Dataset items:
----------
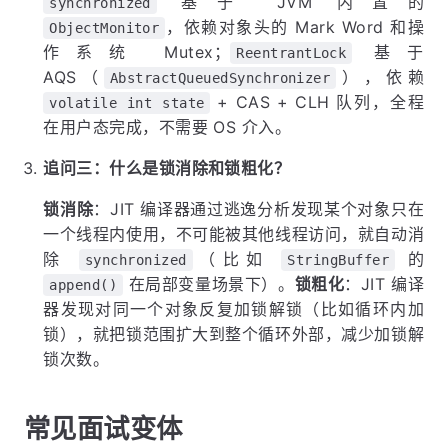
基于 JVM 内置的
synchronized
，依赖对象头的 Mark Word 和操
ObjectMonitor
作系统 Mutex；
基于
ReentrantLock
AQS（
），依赖
AbstractQueuedSynchronizer
+ CAS + CLH 队列，全程
volatile int state
在用户态完成，不需要 OS 介入。
追问三：什么是锁消除和锁粗化？
锁消除
：JIT 编译器通过逃逸分析发现某个对象只在
一个线程内使用，不可能被其他线程访问，就自动消
除
（比如
的
synchronized
StringBuffer
在局部变量场景下）。
锁粗化
：JIT 编译
append()
器发现对同一个对象反复加锁解锁（比如循环内加
锁），就把锁范围扩大到整个循环外部，减少加锁解
锁次数。
常见面试变体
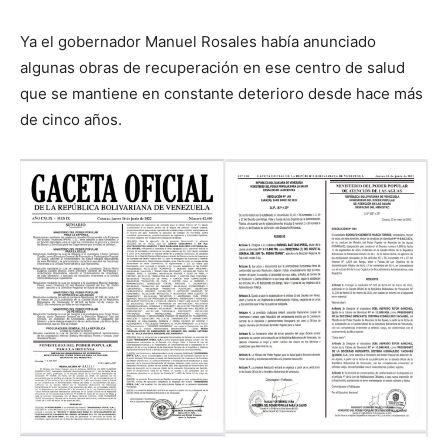
Ya el gobernador Manuel Rosales había anunciado
algunas obras de recuperación en ese centro de salud
que se mantiene en constante deterioro desde hace más
de cinco años.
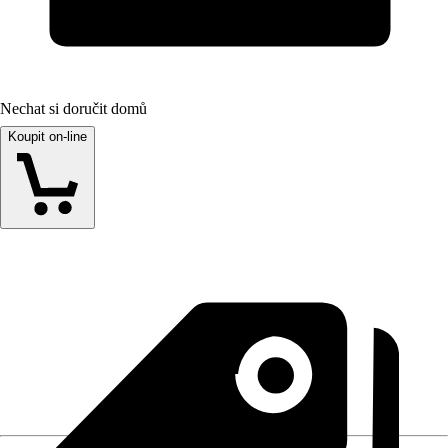
Nechat si doručit domů
Koupit on-line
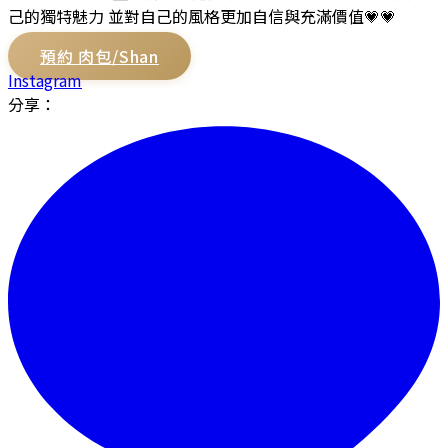
己的獨特魅力 並對自己的風格更加自信與充滿價值💗💗
預約
肉包/Shan
Instagram
分享：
----------
Exercise prompt — Rewrite the text lines from all the entries above as a single numbered list, leaving out blank lines. Don't include the pictures in your answer.

Task output —
1. 基于 JVM 内置的
2. synchronized
3. ，依赖对象头的 Mark Word 和操
4. ObjectMonitor
5. 作系统 Mutex；
6. 基于
7. ReentrantLock
8. AQS（
9. ），依赖
10. AbstractQueuedSynchronizer
11. + CAS + CLH 队列，全程
12. volatile int state
13. 在用户态完成，不需要 OS 介入。
14. 追问三：什么是锁消除和锁粗化？
15. 锁消除
16. ：JIT 编译器通过逃逸分析发现某个对象只在
17. 一个线程内使用，不可能被其他线程访问，就自动消
18. 除
19. （比如
20. 的
21. synchronized
22. StringBuffer
23. 在局部变量场景下）。
24. 锁粗化
25. ：JIT 编译
26. append()
27. 器发现对同一个对象反复加锁解锁（比如循环内加
28. 锁），就把锁范围扩大到整个循环外部，减少加锁解
29. 锁次数。
30. 常见面试变体
31. Ya el gobernador Manuel Rosales había anunciado
32. algunas obras de recuperación en ese centro de salud
33. que se mantiene en constante deterioro desde hace más
34. de cinco años.
35. Nechat si doručit domů
36. Koupit on-line
37. 己的獨特魅力 並對自己的風格更加自信與充滿價值💗💗
38. 預約
39. 肉包/Shan
40. Instagram
41. 分享：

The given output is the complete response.